▶ [Required work]
Starting at the line that holds "(IHC) image of" and stopping at the line that holds "micrograph of cervical", restate the records below word for word, with both of those lines included.

▶ [Input records]
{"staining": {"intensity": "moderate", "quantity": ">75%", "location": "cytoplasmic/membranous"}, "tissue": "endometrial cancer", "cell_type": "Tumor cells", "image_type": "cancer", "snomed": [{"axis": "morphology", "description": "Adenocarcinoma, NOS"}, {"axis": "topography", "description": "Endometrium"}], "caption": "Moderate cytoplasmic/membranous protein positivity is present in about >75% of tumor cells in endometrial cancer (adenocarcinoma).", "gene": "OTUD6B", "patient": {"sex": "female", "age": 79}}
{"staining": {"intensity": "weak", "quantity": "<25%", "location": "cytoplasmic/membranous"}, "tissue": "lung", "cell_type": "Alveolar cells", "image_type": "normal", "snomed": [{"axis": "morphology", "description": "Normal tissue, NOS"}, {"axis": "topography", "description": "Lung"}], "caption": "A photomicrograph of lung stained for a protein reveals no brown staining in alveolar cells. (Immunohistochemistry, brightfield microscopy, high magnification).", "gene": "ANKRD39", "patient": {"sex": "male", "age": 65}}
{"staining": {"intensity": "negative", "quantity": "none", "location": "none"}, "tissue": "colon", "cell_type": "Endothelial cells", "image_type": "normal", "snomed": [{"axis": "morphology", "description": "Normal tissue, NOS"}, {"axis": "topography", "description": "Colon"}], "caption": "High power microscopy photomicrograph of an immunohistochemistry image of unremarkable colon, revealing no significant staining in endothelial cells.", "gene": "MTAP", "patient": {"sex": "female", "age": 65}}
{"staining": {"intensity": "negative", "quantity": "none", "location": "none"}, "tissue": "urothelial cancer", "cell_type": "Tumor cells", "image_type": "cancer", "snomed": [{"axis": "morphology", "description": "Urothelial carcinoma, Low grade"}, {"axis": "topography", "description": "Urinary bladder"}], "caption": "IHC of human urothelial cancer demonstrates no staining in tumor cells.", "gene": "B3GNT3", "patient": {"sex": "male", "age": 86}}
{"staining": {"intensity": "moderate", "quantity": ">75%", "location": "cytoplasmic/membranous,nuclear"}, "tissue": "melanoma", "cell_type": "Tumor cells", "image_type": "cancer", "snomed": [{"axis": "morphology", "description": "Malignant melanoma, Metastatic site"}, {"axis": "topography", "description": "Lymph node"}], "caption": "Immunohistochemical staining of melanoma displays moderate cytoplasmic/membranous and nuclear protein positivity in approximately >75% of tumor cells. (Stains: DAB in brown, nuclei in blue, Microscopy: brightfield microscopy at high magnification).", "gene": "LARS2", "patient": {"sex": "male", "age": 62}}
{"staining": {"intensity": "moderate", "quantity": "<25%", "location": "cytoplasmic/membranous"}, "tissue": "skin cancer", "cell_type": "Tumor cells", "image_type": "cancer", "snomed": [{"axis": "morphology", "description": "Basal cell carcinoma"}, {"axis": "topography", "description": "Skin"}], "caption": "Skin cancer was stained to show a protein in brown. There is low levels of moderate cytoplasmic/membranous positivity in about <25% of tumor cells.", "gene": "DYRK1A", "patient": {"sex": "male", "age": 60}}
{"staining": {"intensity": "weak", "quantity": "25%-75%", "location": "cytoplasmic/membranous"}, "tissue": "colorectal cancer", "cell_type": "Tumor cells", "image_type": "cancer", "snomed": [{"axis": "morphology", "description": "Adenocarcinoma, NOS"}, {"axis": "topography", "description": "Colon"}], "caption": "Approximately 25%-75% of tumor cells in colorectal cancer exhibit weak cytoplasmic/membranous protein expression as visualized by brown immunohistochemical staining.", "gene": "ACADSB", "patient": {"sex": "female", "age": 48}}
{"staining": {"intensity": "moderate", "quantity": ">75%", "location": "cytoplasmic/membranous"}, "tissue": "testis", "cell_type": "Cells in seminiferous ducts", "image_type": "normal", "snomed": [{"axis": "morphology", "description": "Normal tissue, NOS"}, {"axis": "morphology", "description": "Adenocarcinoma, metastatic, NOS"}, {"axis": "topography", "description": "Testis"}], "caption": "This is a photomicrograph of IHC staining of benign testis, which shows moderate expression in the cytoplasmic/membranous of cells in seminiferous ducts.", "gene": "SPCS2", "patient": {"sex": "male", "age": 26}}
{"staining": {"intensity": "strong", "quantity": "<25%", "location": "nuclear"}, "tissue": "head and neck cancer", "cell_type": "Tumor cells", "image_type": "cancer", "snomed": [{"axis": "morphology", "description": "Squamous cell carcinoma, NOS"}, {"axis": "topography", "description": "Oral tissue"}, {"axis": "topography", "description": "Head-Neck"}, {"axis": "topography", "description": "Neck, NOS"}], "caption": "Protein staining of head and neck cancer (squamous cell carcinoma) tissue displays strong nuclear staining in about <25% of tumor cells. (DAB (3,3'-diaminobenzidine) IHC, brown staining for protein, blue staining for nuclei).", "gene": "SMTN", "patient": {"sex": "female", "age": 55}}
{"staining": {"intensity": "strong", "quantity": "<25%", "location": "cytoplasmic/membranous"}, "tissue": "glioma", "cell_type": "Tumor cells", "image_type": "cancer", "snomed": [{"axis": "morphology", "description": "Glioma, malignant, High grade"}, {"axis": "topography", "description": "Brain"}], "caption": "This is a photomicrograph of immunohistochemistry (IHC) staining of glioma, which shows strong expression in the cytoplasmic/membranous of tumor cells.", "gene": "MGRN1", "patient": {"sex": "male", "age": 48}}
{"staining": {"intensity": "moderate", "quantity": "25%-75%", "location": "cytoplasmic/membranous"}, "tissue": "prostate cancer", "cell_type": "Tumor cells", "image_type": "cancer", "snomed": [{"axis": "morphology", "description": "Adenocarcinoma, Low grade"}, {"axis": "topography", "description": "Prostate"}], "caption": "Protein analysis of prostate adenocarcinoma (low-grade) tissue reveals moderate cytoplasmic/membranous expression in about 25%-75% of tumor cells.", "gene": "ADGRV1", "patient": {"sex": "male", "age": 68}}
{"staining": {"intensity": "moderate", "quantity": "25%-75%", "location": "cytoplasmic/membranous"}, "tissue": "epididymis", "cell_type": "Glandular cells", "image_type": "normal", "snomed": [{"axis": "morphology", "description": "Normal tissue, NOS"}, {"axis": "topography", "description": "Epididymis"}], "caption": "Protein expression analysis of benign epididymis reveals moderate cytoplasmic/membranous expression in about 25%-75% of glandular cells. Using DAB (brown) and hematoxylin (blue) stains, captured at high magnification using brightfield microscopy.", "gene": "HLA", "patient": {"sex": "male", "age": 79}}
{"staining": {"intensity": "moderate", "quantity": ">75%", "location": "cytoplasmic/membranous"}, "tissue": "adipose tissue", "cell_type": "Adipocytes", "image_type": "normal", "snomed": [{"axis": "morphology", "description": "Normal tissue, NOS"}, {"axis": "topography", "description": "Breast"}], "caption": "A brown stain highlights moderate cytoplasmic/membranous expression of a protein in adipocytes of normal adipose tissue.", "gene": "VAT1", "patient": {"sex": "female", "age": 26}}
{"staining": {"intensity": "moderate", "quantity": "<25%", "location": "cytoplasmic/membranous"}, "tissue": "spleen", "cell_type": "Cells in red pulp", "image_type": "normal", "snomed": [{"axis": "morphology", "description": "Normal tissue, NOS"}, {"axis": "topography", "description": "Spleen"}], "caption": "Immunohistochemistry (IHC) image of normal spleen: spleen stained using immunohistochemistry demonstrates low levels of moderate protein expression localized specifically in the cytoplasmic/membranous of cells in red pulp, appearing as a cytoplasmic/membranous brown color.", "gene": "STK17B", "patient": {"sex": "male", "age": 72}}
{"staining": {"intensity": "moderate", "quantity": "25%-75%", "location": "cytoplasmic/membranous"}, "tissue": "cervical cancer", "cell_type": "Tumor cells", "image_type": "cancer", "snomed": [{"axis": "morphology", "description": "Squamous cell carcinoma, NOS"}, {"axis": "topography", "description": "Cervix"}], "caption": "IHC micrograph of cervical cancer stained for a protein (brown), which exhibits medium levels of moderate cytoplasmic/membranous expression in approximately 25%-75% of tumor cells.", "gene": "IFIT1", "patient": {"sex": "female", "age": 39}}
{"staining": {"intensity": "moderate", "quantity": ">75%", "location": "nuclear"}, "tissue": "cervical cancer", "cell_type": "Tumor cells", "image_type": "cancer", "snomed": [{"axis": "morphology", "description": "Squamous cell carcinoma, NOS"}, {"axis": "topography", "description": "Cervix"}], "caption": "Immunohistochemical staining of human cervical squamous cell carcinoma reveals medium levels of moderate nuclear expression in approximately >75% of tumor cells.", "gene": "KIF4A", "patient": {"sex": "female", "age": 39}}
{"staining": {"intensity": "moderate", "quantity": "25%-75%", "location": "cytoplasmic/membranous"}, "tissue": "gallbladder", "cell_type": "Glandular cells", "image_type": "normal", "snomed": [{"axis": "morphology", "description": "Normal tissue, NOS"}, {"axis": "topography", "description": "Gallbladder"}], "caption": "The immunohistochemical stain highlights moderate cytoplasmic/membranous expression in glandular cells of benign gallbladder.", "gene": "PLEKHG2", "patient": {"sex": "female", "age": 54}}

▶ [Response]
{"staining": {"intensity": "moderate", "quantity": "<25%", "location": "cytoplasmic/membranous"}, "tissue": "spleen", "cell_type": "Cells in red pulp", "image_type": "normal", "snomed": [{"axis": "morphology", "description": "Normal tissue, NOS"}, {"axis": "topography", "description": "Spleen"}], "caption": "Immunohistochemistry (IHC) image of normal spleen: spleen stained using immunohistochemistry demonstrates low levels of moderate protein expression localized specifically in the cytoplasmic/membranous of cells in red pulp, appearing as a cytoplasmic/membranous brown color.", "gene": "STK17B", "patient": {"sex": "male", "age": 72}}
{"staining": {"intensity": "moderate", "quantity": "25%-75%", "location": "cytoplasmic/membranous"}, "tissue": "cervical cancer", "cell_type": "Tumor cells", "image_type": "cancer", "snomed": [{"axis": "morphology", "description": "Squamous cell carcinoma, NOS"}, {"axis": "topography", "description": "Cervix"}], "caption": "IHC micrograph of cervical cancer stained for a protein (brown), which exhibits medium levels of moderate cytoplasmic/membranous expression in approximately 25%-75% of tumor cells.", "gene": "IFIT1", "patient": {"sex": "female", "age": 39}}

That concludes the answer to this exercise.